We do get a couple more heroes. Wang Yangming, the Confucian philosopher and inspirer of 3 of the 4 great classical novels. (Nice twofer there.) We also get Hai Rui, the famous honest official.
Hui Rui is worth mentioning partially because he throws Ming corruption into clear relief and also because he will become important later. In the 20th century when a play was made about him “politicians used it to attack each other. This was a prelude to the Cultural Revolution.”
The Qing is portrayed quite favorably. The Manchus adopted to Chinese culture (no multi-ethnic empire here) and China grew rapidly.
A lot of the economic growth stuff that might have been better placed back in the Ming, like New World crops, ends up in the Qing.
He has a lot of cool technological and social change stuff in here, but he always seems to imply that the changes were driven by the policy choices of a developmental state. This of course was not true. While there was plenty of economic progress in the Ming and Qing they did not have modern governments trying to encourage such things any more than the Han or the Song did.
The foreigners are of course problematic, and he deals with them well.
We do of course get the opium trade and the unequal treaties, although I can imagine much more anti-foreign treatments of this.

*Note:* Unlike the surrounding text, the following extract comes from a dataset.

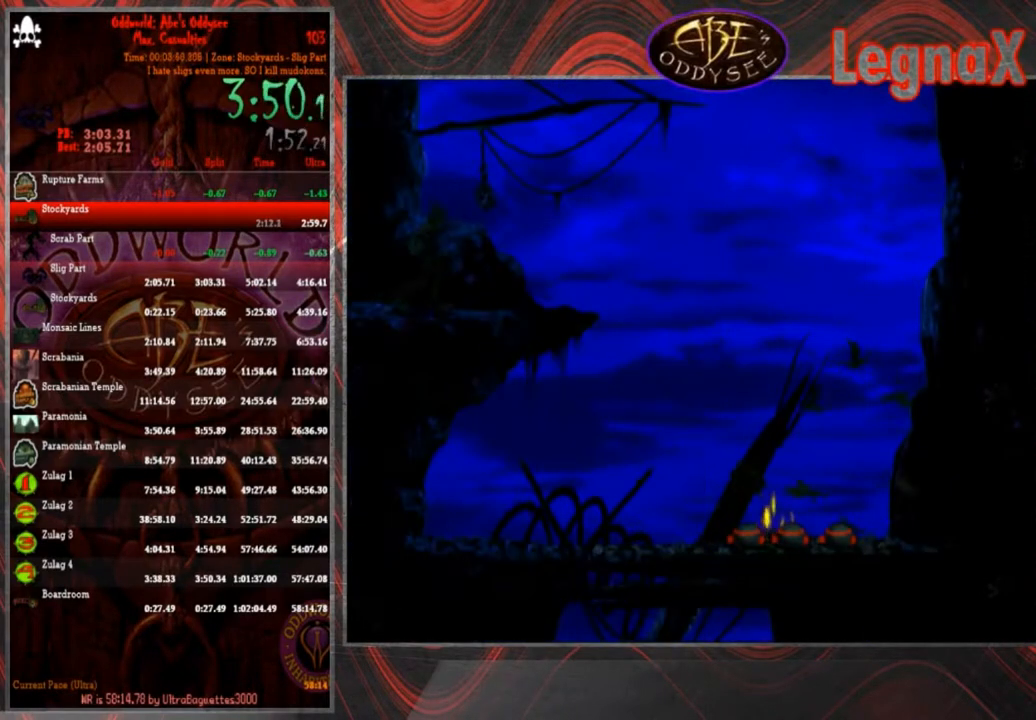
{"buttons": ["CIRCLE"], "left_stick": "right", "events": [[100, "left_stick", "center"], [267, "CIRCLE", "down"], [434, "left_stick", "right"]]}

Liu has the problem of explaining what went wrong with China. It was certainly not that the Qing was hopelessly corrupt and backward. Zeng Guofan and Li Hongzhang are both treated positively.
Nor is it that the foreigners are all evil creatures of great evil evilness. The Japanese are treated pretty respectfully, and the hero of modernization is Phillo Norton McGiffin, the American naval officer who worked for China and fought at the battle of the Yalu.
Here he is in the book
Here he is before and after the battle.
Some comic artists like Art Speigelman will occasionally drop a photograph into the text, and this would be a good choice for that.

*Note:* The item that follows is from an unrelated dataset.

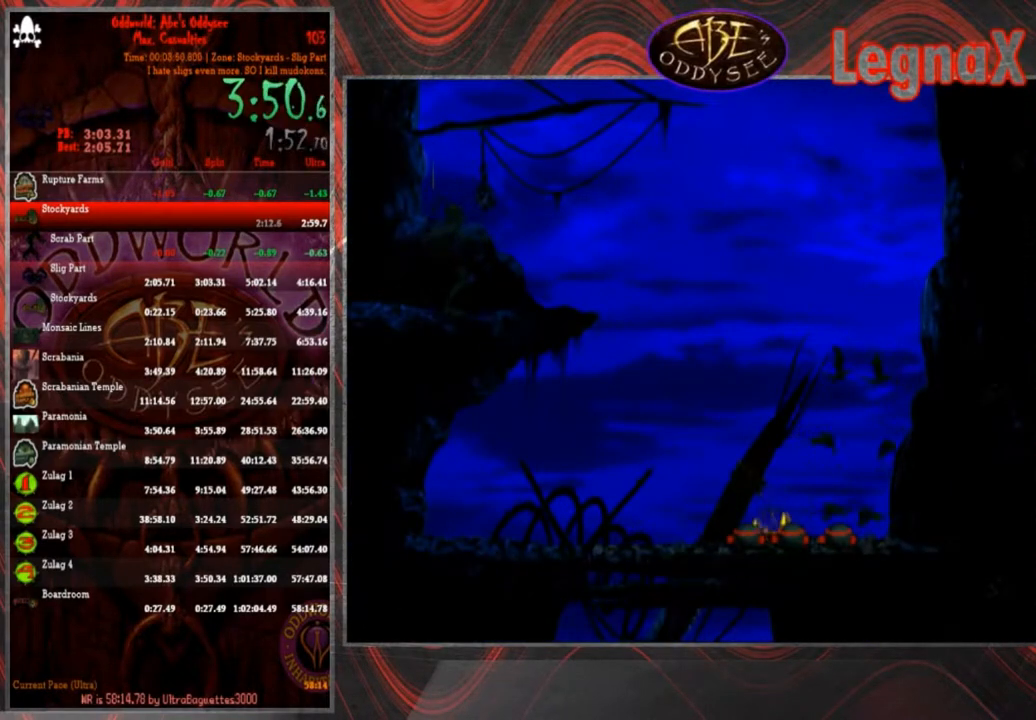
{"buttons": ["L1", "R1"], "left_stick": "center", "events": [[167, "CIRCLE", "up"], [167, "left_stick", "center"], [200, "R1", "down"], [267, "L1", "down"]]}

The real cause of China’s defeat, according the McGiffin was their lack of learning the modern knowledge he wanted to teach them and their outright cowardice in battle. The Battle of the Yalu has some of the most dramatic visuals of the whole series, and I wonder if Liu has been looking at the many Japanese prints of the battle.
Liu is rather critical of the upper class Chinese who served as officers in the Navy but failed to defend China or to do anything but worry about themselves. The elite takes another beating in the Boxer uprising. The Boxers are an interesting case for Liu. You could use them to show how annoying missionaries are, but Liu treats missionaries pretty well in this book. (They are after all, spreading foreign knowledge, which is good.) You could emphasize the revolutionary potential of the aroused Chinese peasantry, or the suffering of ordinary Chinese at the hands of the foreign armies, but neither of those are really his style. Instead he blames the whole thing on members of the traditional elite who are trying to stir up trouble by riling up the naive peasants.
It will be interesting to see what a volume 5 will be like, if there is one. Liu seems to see Chinese history as primarily a matter of the elite. When they are good, China is good. When their strong tendency to be greedy and self-serving takes over things go wrong. I’m not sure how well this will work for the Twentieth century, but it will be interesting to see.